Molecular engineering implications of rotational invariance in quadratic nonlinear optics: From dipolar to octupolar molecules and materials

Abstract

Molecules and assemblies therefrom with strictly vanishing multipolar‐like tensorial susceptibilities of given orders are defined in general, following group theoretical prescriptions. This approach leads, in the case of quadratic nonlinear optical properties, to a new class of molecules with strictly vanishing dipole moments and dipolar components of the quadratic hyperpolarizability tensor β. The remaining nonvanishing irreducible β component, referred to as the octupolar component, had not been previously considered in the perspective of molecular engineering and optimization, as proposed in this work. The adequate tensorial framework for depicting such an approach is derived for the various point‐symmetry classes and a vectorial representation introduced to depict the full anisotropic nature of nonlinear polarizabilities. It permits a more general and adequate scaling of molecules and materials in terms of their efficiencies, while previous molecular classifications, strongly biased by the electric field second‐harmonic (EFISH) solution experiment, focus almost exclusively on the dipolar component of β. Various molecular engineering routes meant at enhancing the octupolar β component are proposed and illustrated by specific examples. The molecular quantum implications of the existence of octupolar nonlinearities are discussed with three‐level systems shown to replace the inadequate traditional two‐level model.
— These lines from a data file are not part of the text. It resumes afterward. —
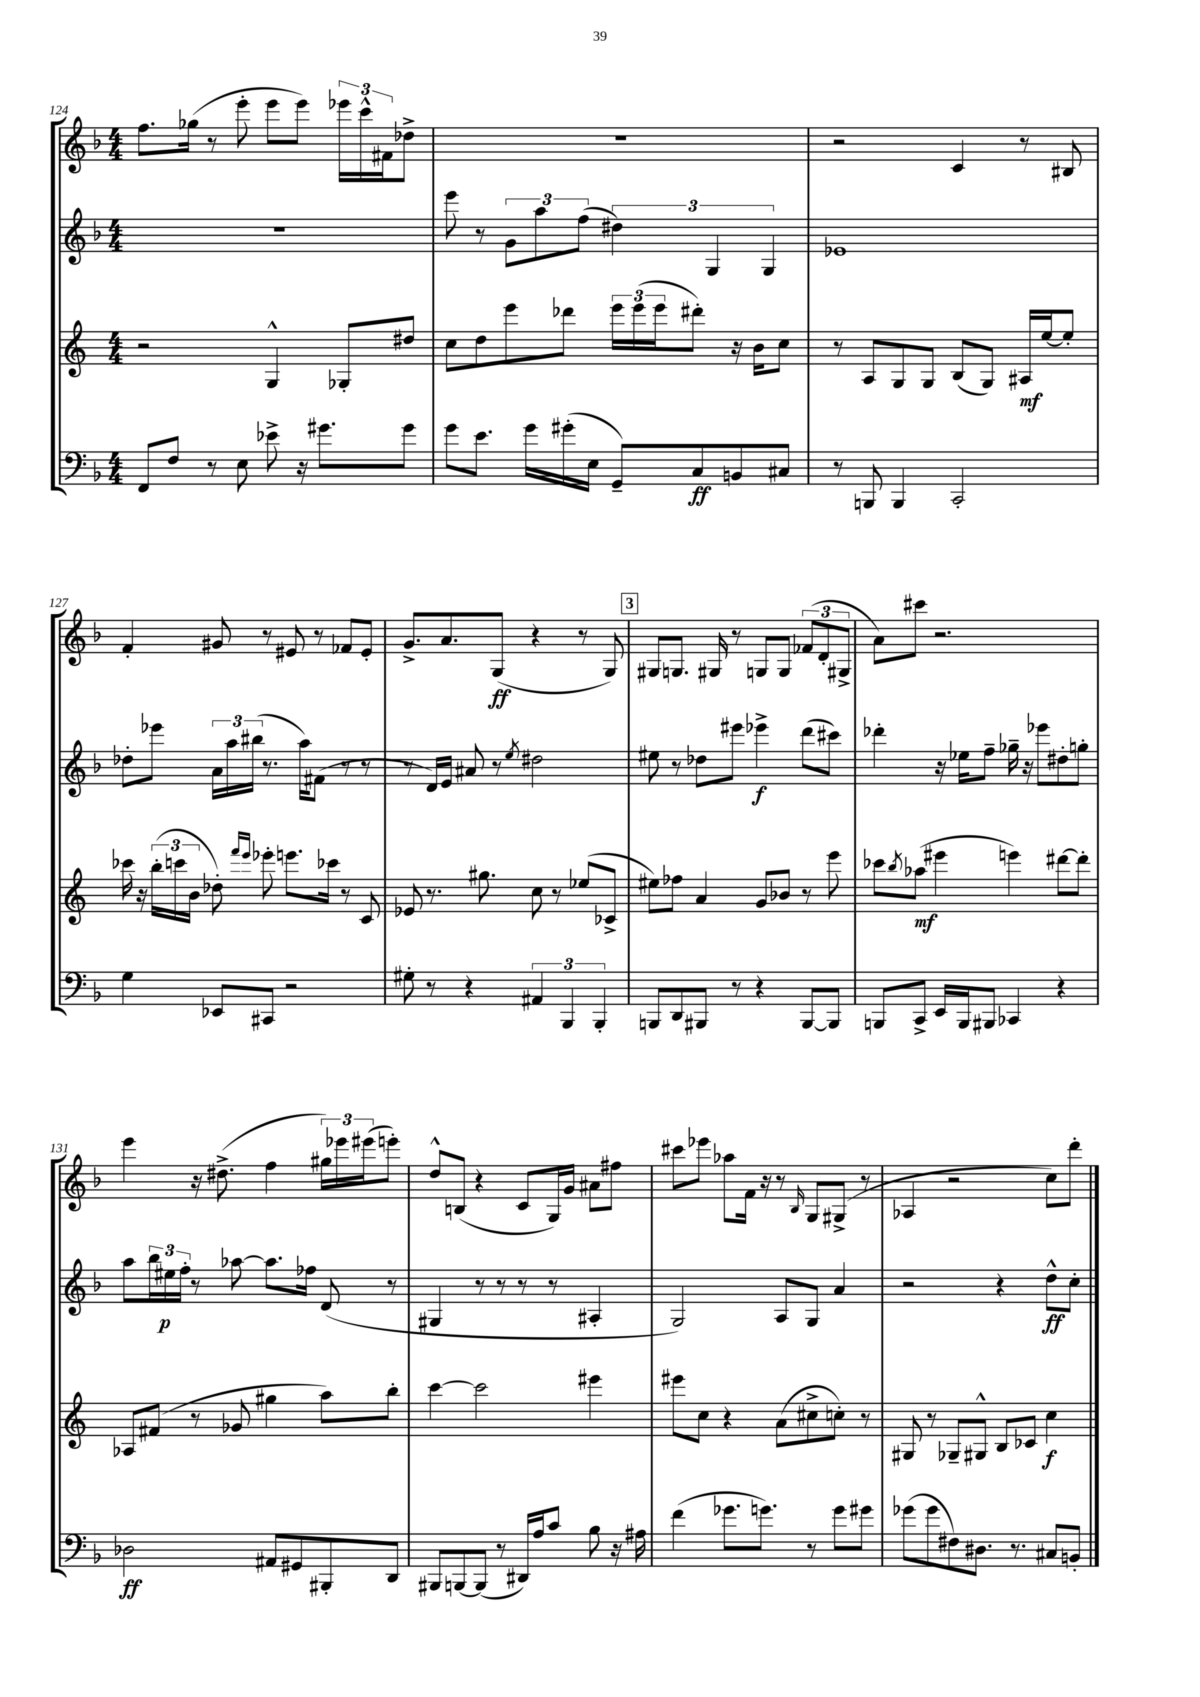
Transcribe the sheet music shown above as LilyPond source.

<<
\new StaffGroup <<
\new Staff = "s0" {
    \clef treble \key f \major \numericTimeSignature \time 4/4
    f''8. ges''16( r8 e'''8-. e'''8 e'''8) \tuplet 3/2 { ees'''16 c'''16-^ fis'16 } des''8-> |
    R1 |
    r2 c'4 r8 bis8 |
    f'4-. gis'8 r8 eis'8 r8 fes'8 eis'8-. |
    g'8.-> a'8. g8\ff( r4 r8 g8) |
    \mark \markup { \box "3" } gis8 g8. gis16 r8 g8 g8 \tuplet 3/2 { fes'8( d'8-. gis8-> } |
    a'8) cis'''8 r2. |
    e'''4 r16 dis''8.->( f''4 \tuplet 3/2 { gis''16) ees'''16 eis'''16( } e'''8-.) |
    d''8-^ b8( r4 c'8 g16) g'16 ais'8 fis''8 |
    cis'''8 ees'''8 aes''8 f'16 r16 r8 \grace { bes16 } g8 gis8->( r8 |
    aes4 r2 c''8) d'''8-. \bar "|." |
}
\new Staff = "s1" {
    \clef treble \key f \major \numericTimeSignature \time 4/4
    R1 |
    e'''8 r8 \tuplet 3/2 { g'8 a''8 f''8( } \tuplet 3/2 { dis''4) g4 g4 } |
    ees'1 |
    des''8-. ees'''8 \tuplet 3/2 { a'16 a''16 bis''16( } r8. a''16) fis'8( r8 r8 |
    r8 d'16) e'16 ais'8 r8 \acciaccatura { e''8 } dis''2 |
    \mark \markup { \box "3" } eis''8 r8 des''8 eis'''8 ees'''4->\f d'''8( cis'''8) |
    des'''4-. r16 ees''16 f''8-- ges''16-- r16 ees'''8 dis''8-. g''8-. |
    a''8 \tuplet 3/2 { bes''16 eis''16\p f''16-. } r8 aes''8~ aes''8. fes''16 d'8( r8 |
    gis4 r8 r8 r8 r8 ais4-. |
    g2) a8 g8 a'4 |
    r2 r4 d''8-^\ff c''8-. \bar "|." |
}
\new Staff = "s2" {
    \clef treble \key c \major \numericTimeSignature \time 4/4
    r2 g4-^ ges8-. dis''8 |
    c''8 d''8 e'''8 des'''8 \tuplet 3/2 { e'''16 e'''16( e'''16 } dis'''8-.) r16 b'16 c''8 |
    r8 a8 g8 g8 b8( g8) ais16\mf e''16~ e''8-. |
    ces'''16 r16 \tuplet 3/2 { b''16-.( c'''16 b'16 } des''8-.) \grace { f'''16 e'''16 } ees'''8-. e'''8. ces'''16 r8 c'8 |
    ees'8 r8. gis''8. c''8 r8 ees''8( ces'8-> |
    \mark \markup { \box "3" } eis''8) fes''8 a'4 g'8 bes'8 r8 e'''8 |
    ces'''8 \acciaccatura { b''8 } aes''8\mf( eis'''4 e'''4) dis'''8~ dis'''8-. |
    aes8 fis'8( r8 ges'8 gis''4 a''8) b''8-. |
    c'''4~ c'''2 eis'''4 |
    eis'''8 c''8 r4 a'8( cis''8-> c''8-.) r8 |
    gis8 r8 ges8-- gis8-^ b8 ces'8 c''4\f \bar "|." |
}
\new Staff = "s3" {
    \clef bass \key f \major \numericTimeSignature \time 4/4
    f,8 f8 r8 e8 ees'8-> r16 gis'8. gis'8 |
    g'8 e'8. g'16 gis'16-.( e16 g,8--) c8\ff b,8 cis8 |
    r8 b,,8 b,,4 c,2-. |
    g4 ees,8 cis,8 r2 |
    gis8-. r8 r4 \tuplet 3/2 { ais,4 bes,,4 bes,,4-. } |
    \mark \markup { \box "3" } b,,8 d,8 bis,,8 r8 r4 bis,,8~ bis,,8 |
    b,,8 c,8-> e,16 b,,16 bis,,8 ces,4 r4 |
    des2\ff ais,8 gis,8 bis,,8-. d,8 |
    bis,,8 b,,8~ b,,8( r8 dis,16) a16 c'8 bes8 r16 ais16 |
    f'4( ges'8. g'8.) r8 g'8 gis'8 |
    ges'8( ges'8 fis8) dis8. r8. cis8 b,8-. \bar "|." |
}
>>
>>
\layout { \context { \Score currentBarNumber = #124 } }
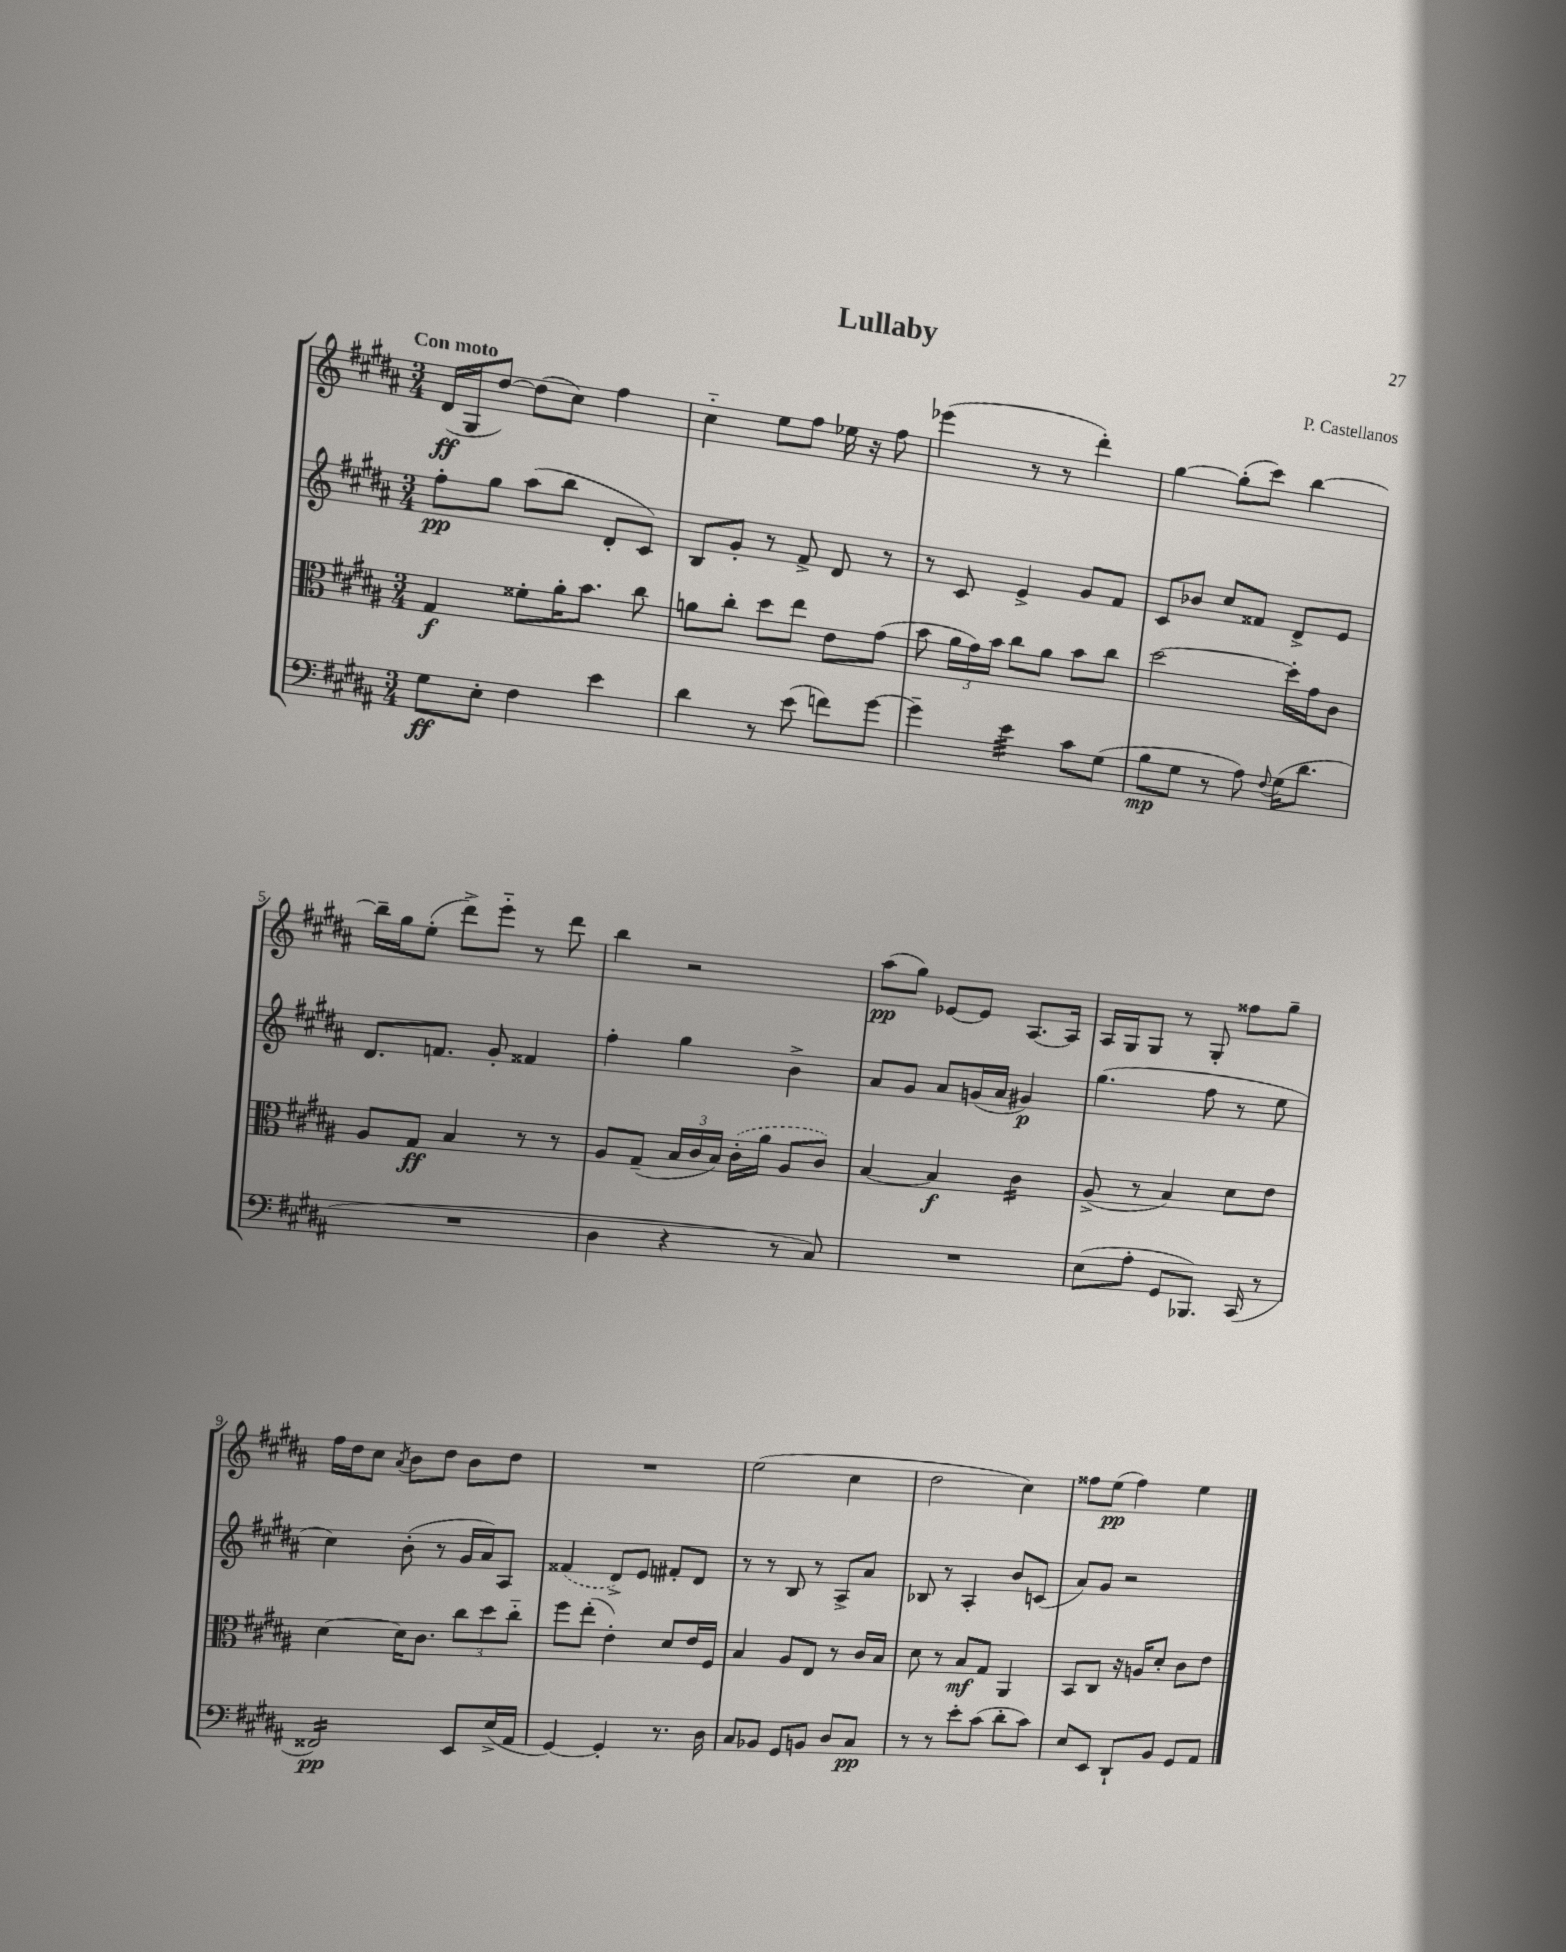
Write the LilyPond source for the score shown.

\header { title = "Lullaby" composer = "P. Castellanos" }
<<
\new StaffGroup <<
\new Staff = "s0" {
    \clef treble \key b \major \numericTimeSignature \time 3/4 \tempo "Con moto"
    \autoBeamOff dis'16[\ff( gis16 dis''8]~) dis''8[( cis''8]) fis''4 |
    cis''4-_ e''8[ fis''8] ees''16 r16 fis''8 |
    ees'''4( r8 r8 dis'''4-.) |
    gis''4~ gis''8[-.( cis'''8]) b''4~ |
    b''16[-- gis''16 e''8]-.( dis'''8[->) e'''8]-_ r8 dis'''8 |
    b''4 r2 |
    ais''8[\pp( gis''8]) ees'8[~ ees'8] ais8.[~ ais16] |
    ais16[ gis16 gis8] r8 gis8-. fisis''8[ gis''8]-- |
    fis''16[ dis''16 cis''8] \acciaccatura { ais'8 } b'8[ dis''8] b'8[ dis''8] |
    R2. |
    e''2( cis''4 |
    dis''2 cis''4) |
    fisis''8[ e''8]\pp( fisis''4) e''4 \bar "|." |
}
\new Staff = "s1" {
    \clef treble \key b \major \numericTimeSignature \time 3/4
    \autoBeamOff fis''8[-.\pp gis''8] ais''8[( b''8] dis'8[-. cis'8]) |
    b8[ gis'8]-. r8 fis'8-> dis'8 r8 |
    r8 cis'8 e'4-> gis'8[ fis'8] |
    cis'8[ bes'8] cis''8[ fisis'8] dis'8[-> e'8] |
    dis'8.[ f'8.] gis'8-. fisis'4 |
    fis''4-. gis''4 b'4-> |
    ais'8[ gis'8] ais'8[ g'16( ais'16] gis'4\p) |
    gis''4.( fis''8 r8 e''8 |
    cis''4) b'8-.( r8 gis'16[ ais'16) ais8] |
    \once \slurDashed fisis'4( dis'8[->) e'8] fis'8[-. dis'8] |
    r8 r8 b8 r8 ais8[-> ais'8] |
    bes8 r8 ais4-. b'8[ c'8]( |
    ais'8[) gis'8] r2 \bar "|." |
}
\new Staff = "s2" {
    \clef alto \key b \major \numericTimeSignature \time 3/4
    \autoBeamOff gis4\f fisis'8[-. ais'16-. b'8.] cis''8 |
    a'8[ cis''8]-. dis''8[ e''8] e'8[ gis'8]( |
    b'8 \tuplet 3/2 { ais'16[ gis'16) b'16] } cis''8[ ais'8] b'8[ cis''8] |
    dis''2~ dis''16[-. gis'16 cis'8] |
    ais8[ gis8]\ff b4 r8 r8 |
    ais8[ gis8]--( \tuplet 3/2 { b16[ cis'16 b16]) } \once \slurDashed cis'16[-.( ais'16] ais8[ cis'8]) |
    b4~ b4\f cis'4:16 |
    ais8->( r8 b4) dis'8[ e'8] |
    dis'4~ dis'16[ cis'8.] \tuplet 3/2 { cis''8[ dis''8 cis''8]-_ } |
    fis''8[ e''8]-.( e'4-.) dis'8[ e'16 fis16] |
    b4 ais8[ e8] r8 cis'16[ b16] |
    dis'8 r8 b8[\mf gis8] ais,4 |
    b,8[ cis8] r16 a16[ dis'8]-. cis'8[ e'8] \bar "|." |
}
\new Staff = "s3" {
    \clef bass \key b \major \numericTimeSignature \time 3/4
    \autoBeamOff gis8[\ff e8]-. fis4 e'4 |
    dis'4 r8 e'8( f'8[) gis'8]~ |
    gis'4-- e'4:32 cis'8[ gis8]( |
    b8[\mp gis8] r8 ais8) \appoggiatura { fis8 } gis16[( dis'8.] |
    R2. |
    dis4 r4 r8 cis8) |
    R2. |
    e8[( ais8]-. gis,8[ bes,,8.]) cis,16( r8 |
    fisis,2:16\pp) e,8[ e16->( ais,16] |
    gis,4~) gis,4-. r8. dis16 |
    cis8[ bes,8] gis,8[ b,8] dis8[ cis8]\pp |
    r8 r8 e'8[-. cis'8]( dis'8[-. cis'8]) |
    e8[ e,8] dis,8[-! b,8] gis,8[ ais,8] \bar "|." |
}
>>
>>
Finally, identical tensorial symmetry considerations, applied consistently to molecular assemblies (χ(2)susceptibility) and interacting light beam (F (2) cubic field tensor) evidence the relevance of circularly polarized beams to probe octupolar assemblies, the ellipticity of the outgoing beam in the case of second‐harmonic generation depending on the ratio of the octupolar over dipolar susceptibility components.